- [Aim of the task] Identify all lines in the data containing the string "udvikling". Copy them out.

□ □ □ □

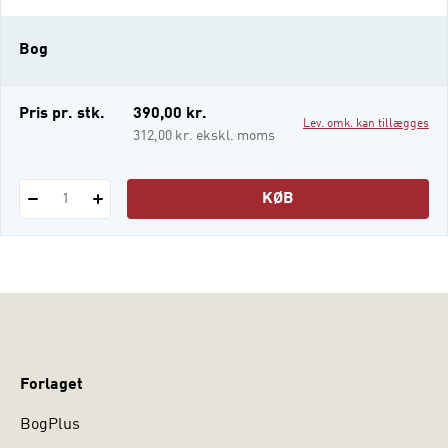
og arbejde på, defineres ikke længere alene
af de professionelle selv. Denne antologi
Bog
tematiserer den udvikling, professionerne
gennemgår, i forhold til velfærdsstatens
udvikling. Antol
Pris pr. stk.
390,00 kr.
Lev. omk. kan tillægges
312,00 kr. ekskl. moms
KØB
1
Forlaget
BogPlus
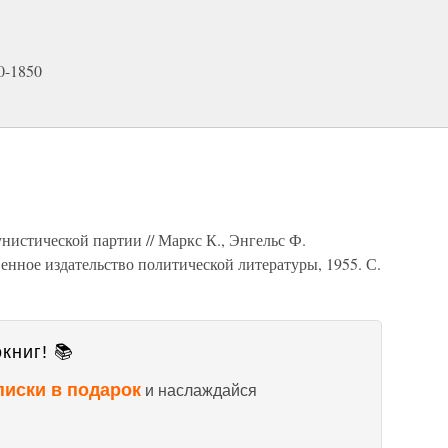
0-1850
истической партии // Маркс К., Энгельс Ф.
твенное издательство политической литературы, 1955. С.
книг! 📚
писки в подарок
и наслаждайся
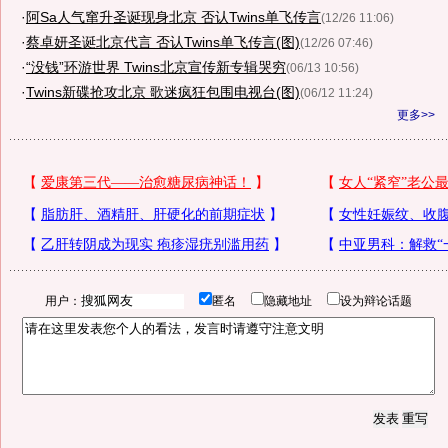
·
阿Sa人气窜升圣诞现身北京 否认Twins单飞传言
(12/26 11:06)
·
蔡卓妍圣诞北京代言 否认Twins单飞传言(图)
(12/26 07:46)
·
“没钱”环游世界 Twins北京宣传新专辑哭穷
(06/13 10:56)
·
Twins新碟抢攻北京 歌迷疯狂包围电视台(图)
(06/12 11:24)
更多>>
用户：
匿名
隐藏地址
设为辩论话题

□ □ □ □

- [Reply to the task]
tematiserer den udvikling, professionerne
udvikling. Antol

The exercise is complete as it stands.